Stored data:
-------------------------
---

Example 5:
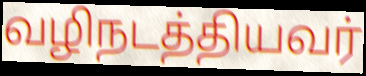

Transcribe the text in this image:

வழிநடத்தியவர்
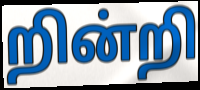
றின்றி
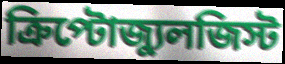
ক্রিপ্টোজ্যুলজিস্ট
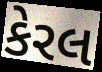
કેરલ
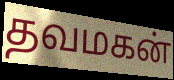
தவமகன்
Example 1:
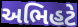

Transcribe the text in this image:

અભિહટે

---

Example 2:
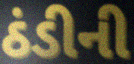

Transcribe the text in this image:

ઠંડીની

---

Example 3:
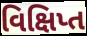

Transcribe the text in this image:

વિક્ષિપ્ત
-------------------------
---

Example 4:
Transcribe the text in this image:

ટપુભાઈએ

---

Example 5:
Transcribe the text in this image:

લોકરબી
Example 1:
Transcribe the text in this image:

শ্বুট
-------------------------
• Try it: Search each line of the data above for "Example", and copy the lines where it occurs.

• Expected answer:
Example 5:
Example 1:
Example 2:
Example 3:
Example 4:
Example 5:
Example 1:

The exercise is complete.